Autor*innen: Dr. Birgit Panke-Kochinke, Dirk Blotenberg, Cornelia Jeremias, Anke Kosubek, Gabriele Schütter, Ludger Völker-Gerd   |   Zeitschrift: Pädagogik der Gesundheitsberufe, Hungen   |   Jahrgang: 20   |   Heft: 9   |   Seiten: 1 bis 1   |   Erscheinung: 01.09.2017   |   DOI: 10.3936/30000-1503


Abstract

Vielfach stellen Curricula eher kleinschrittige Handlungsanweisungen dar, indem sie bis ins Detail aufgeschlüsselt Kompetenzen, Inhalte und Methoden vorgeben.

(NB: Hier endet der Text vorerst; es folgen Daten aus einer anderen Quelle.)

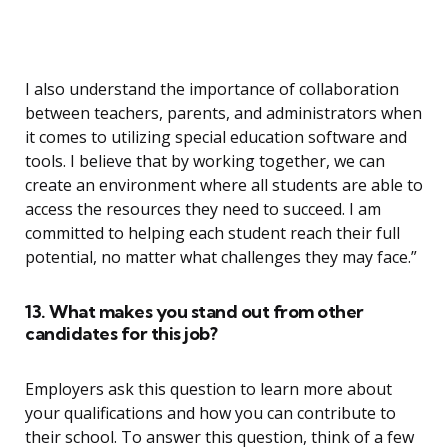
I also understand the importance of collaboration
between teachers, parents, and administrators when
it comes to utilizing special education software and
tools. I believe that by working together, we can
create an environment where all students are able to
access the resources they need to succeed. I am
committed to helping each student reach their full
potential, no matter what challenges they may face.”
13. What makes you stand out from other
candidates for this job?
Employers ask this question to learn more about
your qualifications and how you can contribute to
their school. To answer this question, think of a few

Dies mag Lehrenden Sicherheit vermitteln, schränkt jedoch didaktische Freiheiten ein und steht im Widerspruch zu professionellem pädagogischen Handeln. In dem modularisierten Curriculum des Schulverbundes Bildung und Pflege in Osnabrück (BiOPs) werden neben Konfliktfeldern und Kompetenzzielen lediglich zentrale Inhaltsfelder benannt. An einem Beispiel wird der Einsatz eines Erschließungsmodells demonstriert, das es Lehrenden ermöglicht, trotzdem in einer variablen Weise eine konkrete Unterrichtsplanung vorzunehmen.